There was just a 5 year old boy and 7 year old girl already in there.  After studying my girls for a few minutes, our conversation went something like this:
Girl: Are they sisters?
Me: Yes.
Girl:  How old are they?
Me: (pointing) Arella is 2 and Zoe is almost 2.
 She ran off and played but kept watching them.  A few minutes later she wandered over again:
Girl:  Are they twins?
Me: No, but they are sisters.
Girl:  But they're wearing the same shirts.
There it is.  Nearly every time the girls wear the same shirts, kids ask if they are twins.  It's funny to me that kids seem to have the idea of sameness or likeness in regards to what a twin is but a similarity in their outfits is the most compelling argument that they might be twins.

I just love that kids, even older kids, just see two little girls wearing the same shirts.  I love that it doesn't compute that those girls are completely different sizes and have completely different appearances.  They just see two girls playing together wearing the same clothes. 

I think it's important for us to celebrate our uniqueness and different cultures and histories, and I think looking at each other through the eyes of a child is how we do just that.  We need to take off our predetermined judgements and assumptions and truly see the beautiful person sitting next to us for the first time.

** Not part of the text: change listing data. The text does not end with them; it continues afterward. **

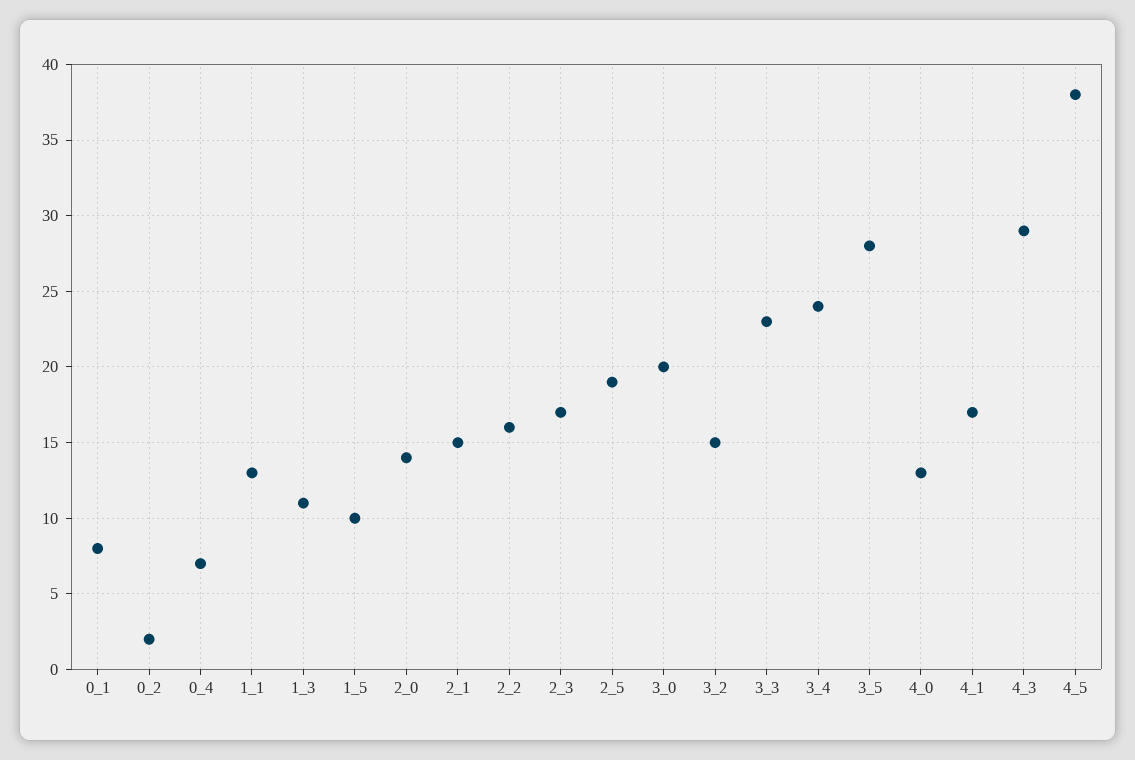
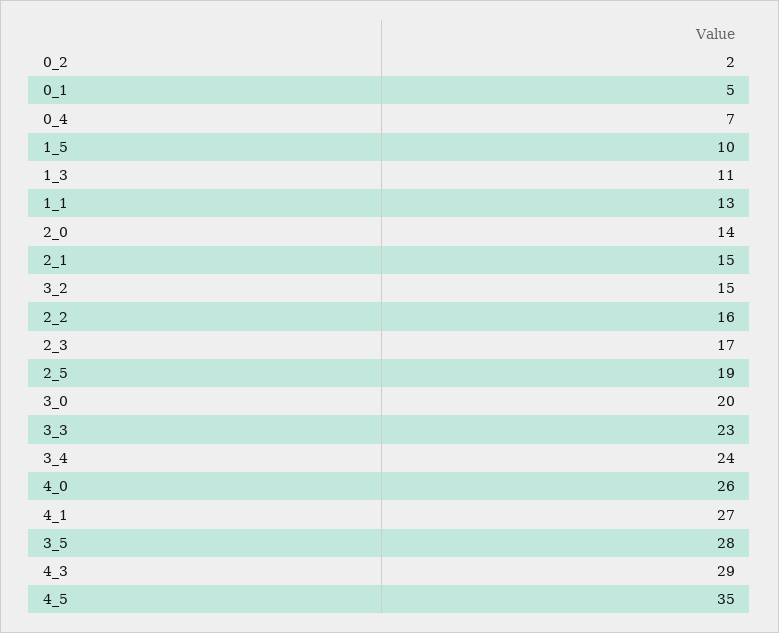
  {
-   "0_1": 8,
+   "0_1": 5,
    "0_2": 2,
    "0_4": 7,
    "1_1": 13,
    "1_3": 11,
    "1_5": 10,
    "2_0": 14,
    "2_1": 15,
    "2_2": 16,
    "2_3": 17,
    "2_5": 19,
    "3_0": 20,
    "3_2": 15,
    "3_3": 23,
    "3_4": 24,
    "3_5": 28,
-   "4_0": 13,
+   "4_0": 26,
-   "4_1": 17,
+   "4_1": 27,
    "4_3": 29,
-   "4_5": 38
+   "4_5": 35
  }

In the last week or so, Arella and Zoe have started discovering their differences and I stand in awe of the sweetness of it.  Arella has discovered Zoe's "little ear" for the first time and Zoe has discovered Arella's curly hair.  It's like they have found MORE things to love about each other instead of less.

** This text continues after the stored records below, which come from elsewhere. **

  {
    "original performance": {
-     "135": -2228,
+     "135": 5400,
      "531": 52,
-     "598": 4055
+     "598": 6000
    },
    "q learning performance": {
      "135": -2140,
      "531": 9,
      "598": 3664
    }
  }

Lord, I pray that you would help me discover more things to love about those around me instead of reasons to keep my distance.


  1. I love it!! I had a similar experience when I had to take our grandson Henry (3.5 at the time) to the doctors office. He never meets a stranger, and he was trying to make conversation with the shy little girl sitting next to him. The little girl was Caucasian and the older lady sitting on the other side of her was African American. I guess Henry was trying to figure out who she was with and after a while asked her if that was her mama? The shy little girl nodded "no". Henry contemplated it for a moment, then said "is that your grandmama?" Struck me how precious it was that he never even noticed that one had white skin, the other had black. We can learn so much from children...

  2. That's so sweet Jan. I love learning from these precious kiddos!